We receive the theories of acupuncture and of Chinese medicine as a whole. But, at the beginning, it seems that they led sometimes independent lives, that their respective level of complexity and refinement followed different destinies through the movements of times.

The nascent mind of Chinese medical thinking, as witnessed by the first publications of which we have existing, though later, copies, shows the kind of orientation it displayed. The structures of the mental, emotional and spiritual fields, were examined and analysed. Their relations to the proper fimctioning of the body were observed, the influences they could exert on different functions and organs, and the modifications they could undergo through changes in these same functions and organs, were noted.Qi and Blood, Essence and Mind, were part of a configuration in which mutual control and mutual transformation were a kind of rule followed in the evolution of physiological or pathological responses to the environment and to the inner world of each human being. In this configuration some older concepts, originating from the past, like the Hun and the Po, played a sinificant role in the effort to place into categories the different facets of mind's nature. An attempt was also made to differentiate between the most important qualities of the thinking process as well as of the emotional behaviours.
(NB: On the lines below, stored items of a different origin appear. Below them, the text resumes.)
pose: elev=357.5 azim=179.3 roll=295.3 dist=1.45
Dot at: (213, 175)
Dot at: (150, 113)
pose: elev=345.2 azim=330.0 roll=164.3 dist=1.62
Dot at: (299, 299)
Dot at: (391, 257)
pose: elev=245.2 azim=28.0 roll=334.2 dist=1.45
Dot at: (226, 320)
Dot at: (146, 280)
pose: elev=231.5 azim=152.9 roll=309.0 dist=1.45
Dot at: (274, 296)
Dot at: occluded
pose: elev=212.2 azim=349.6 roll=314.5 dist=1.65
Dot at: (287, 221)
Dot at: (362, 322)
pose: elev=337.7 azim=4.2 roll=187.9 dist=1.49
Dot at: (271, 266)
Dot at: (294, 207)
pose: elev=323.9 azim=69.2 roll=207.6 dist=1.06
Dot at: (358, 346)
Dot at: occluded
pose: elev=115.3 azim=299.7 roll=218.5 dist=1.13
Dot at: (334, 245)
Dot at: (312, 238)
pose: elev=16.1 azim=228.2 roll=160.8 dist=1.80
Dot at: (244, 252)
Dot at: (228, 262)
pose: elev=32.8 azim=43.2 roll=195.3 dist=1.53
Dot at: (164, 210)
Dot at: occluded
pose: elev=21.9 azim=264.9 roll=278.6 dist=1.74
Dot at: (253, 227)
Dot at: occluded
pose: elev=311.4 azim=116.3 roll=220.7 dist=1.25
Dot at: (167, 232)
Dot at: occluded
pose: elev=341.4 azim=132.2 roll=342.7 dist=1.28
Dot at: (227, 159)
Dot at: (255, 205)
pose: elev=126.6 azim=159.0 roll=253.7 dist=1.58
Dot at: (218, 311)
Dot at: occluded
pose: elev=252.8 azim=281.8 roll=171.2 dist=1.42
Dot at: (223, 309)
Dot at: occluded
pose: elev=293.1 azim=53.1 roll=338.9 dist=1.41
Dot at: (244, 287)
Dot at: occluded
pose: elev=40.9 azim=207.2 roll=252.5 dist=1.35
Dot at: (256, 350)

Finally, the rules of the Five Elements were used to manipulate these fields into similar categories.

The results of these efforts, as we will see from a few chapters of the Nei Jing, and briefly from later texts, show the diversity of tendencies, the originality of different minds, which however coincide in the basic principle according to which the dynamics of physiological and pathological organic and functional mechanisms are tightly connected with the intellectual operations and the emotional reactions. But they also demonstrate the awkwardness and the lack of subtleties of these first attempts. From the start, body and mind, body and emotions, mind and emotions, were treated as part of the human being's complexity, a testimony to what we call now psychosomatic relations.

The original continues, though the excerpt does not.